Samstag, 07.03.2009 | Autor: Jörg Stroisch

Energieeinsparung als Feigenblatt

EnEV, EnEG - und auf der anderen Seite Abwrackprämien für den Kauf von Luxusschlitten. Warum die Energiepolitik häufig nicht den Namen verdient, den sie trägt. Eine Kolumne von Jörg Stroisch.
 

Die Geschichte der Energiepolitik ist lang und voller Leiden. Geprägt von einem monopolistischen Markt, den sich die vier Konzerne RWE, EnBW, E.On und Vattenfall im Prinzip komplett aufteilen, war die Forderung nach einer Liberalisierung des Marktes jahrelang nichts weiter als politische Pflichtübung.

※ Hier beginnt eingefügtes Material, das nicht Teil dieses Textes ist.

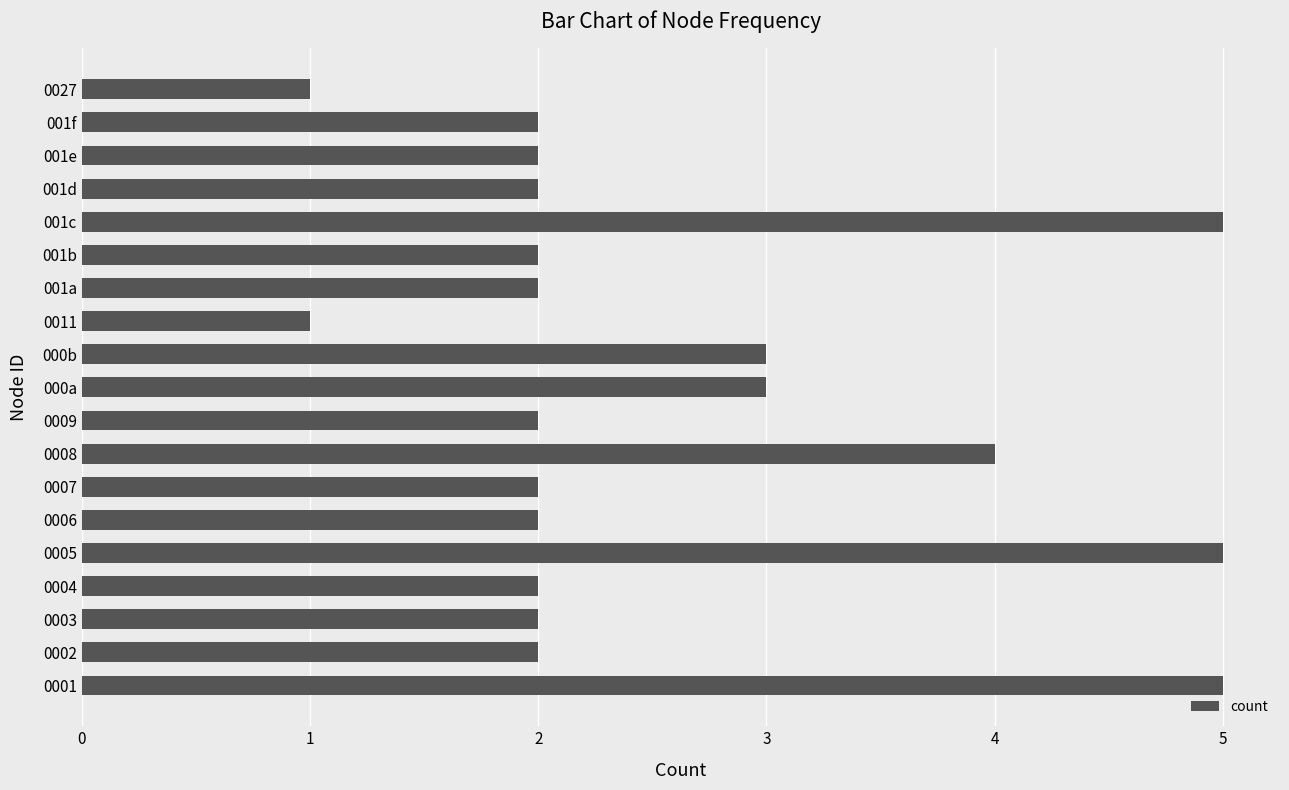

What is the sum of the values at 000b and 0027?

4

Wirtschaftsminister Werner Müller stritt sich im Rahmen der rot-grünen Koalition ja wenigstens noch halbwegs öffentlichkeitswirksam mit dem Grünen-Politiker Jürgen Trittin - übrigens auch um das Erneuerbare-Energien-Gesetz (EEG) - um dann nach seinem Politikabgang zum Ruhrkohle-Konzern zu wechseln.

SPD-Wirtschaftsminister Wolfgang Clement stampfte zwar auch einige Male laut, wirklich gefährlich konnte der Industriepolitiker aus dem Energieland NRW den Monopolisten aber nicht werden. Und nach der Politikwende zur großen Koalition: Wer ist Michael Glos oder Karl-Theodor zu Guttenberg? Ein schwacher Wirtschaftsminister wird von einem Noname abgelöst. Die Strom-Konzerne wird es freuen.

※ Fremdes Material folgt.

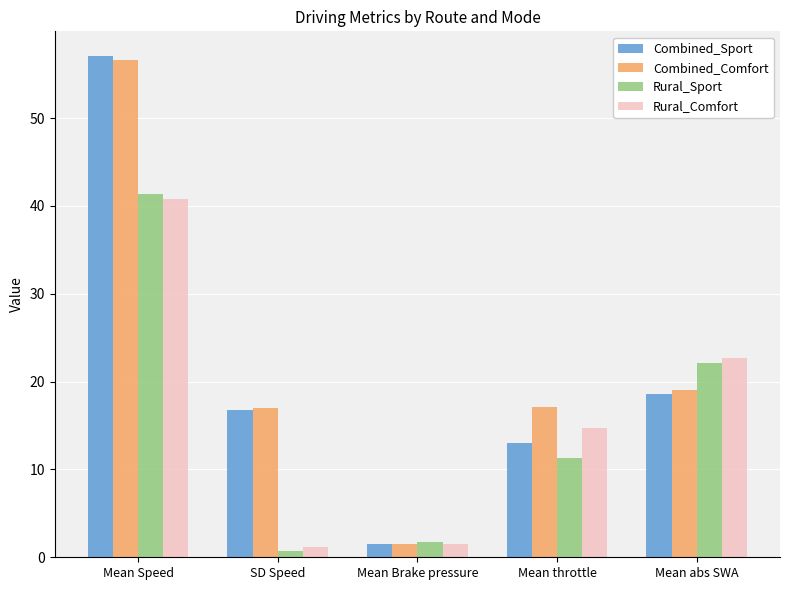

Which series has the widest spread of values?

Combined_Sport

Und was die Ex-Monopolisten politisch verhindern, müssen letztendlich die Hausbesitzer ausbaden: Energetische Effizienz setzt in Deutschland vor allem bei den Besitzern von Häusern an. Die EnEV wird neue Verschärfungen bringen, auch, weil RWE, E.On und Co weiter unverhohlen auf Kohle und andere CO2-Sünder zur Strom- und Wärmeerzeugung setzen.

Und es werden Milliarden in eine Abwrackprämie versemmelt für neue Autos, die natürlich wünschenswerter Weise energieeffizienter sein sollten als das alte, aber nicht sein müssen. Eine zweite starke Wirtschaftslobby in Deutschland lässt also grüßen. Umweltschutz sieht sicherlich anders aus, energetische Nachhaltigkeit ganz gewiss.

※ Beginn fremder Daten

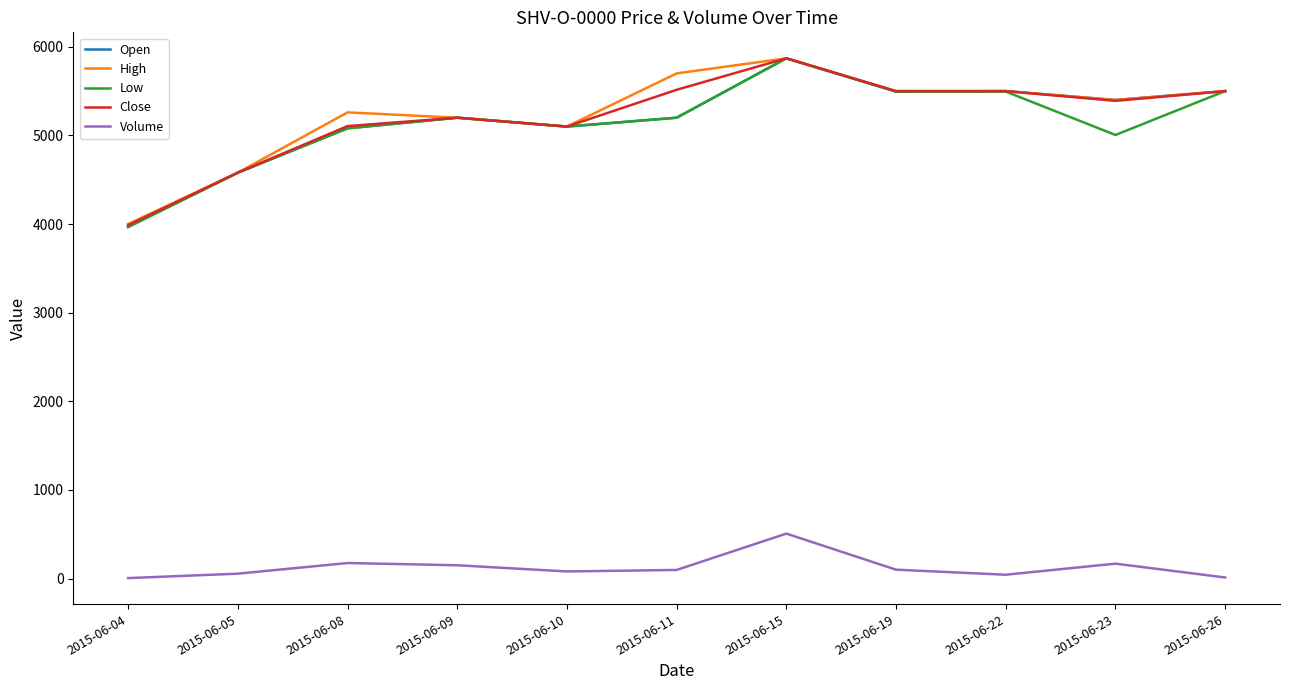

Is the value of High at 2015-06-05 greater than the value of Open at 2015-06-23?

No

Gewürzt wird das Ganze dann regelmäßig mit unerträglich appellativen Forderungen, wie etwa "Dann schalten Sie bitte immer den Stand-by-Betrieb aus" oder "Kaufen Sie doch bitte Energiesparlampen, das ist gut für die Umwelt." Angereichert wird dieser Appell, den jeder Politiker und auch jeder Lobbyist schön in die Umwelt posaunen kann, ohne dass es für ihn selbst zwingend Handlungsbedarf gibt, mit einer schicken Checkliste. Und fertig ist deutsche Energie- und Umweltpolitik.

Und wenn dann spätestens nach der nächsten Bundestagswahl und einem potenziellen Sieg der CDU und FDP auch "öko" ist, wo Atomenergie drin ist, dann wird die Forderung nach nachhaltigem Wirtschaften endgültig zur politischen Farce. Und somit ist das Thema "Energiepolitik" wieder nichts weiter als die Interessenerfüllung der deutschen Industrielobbyisten.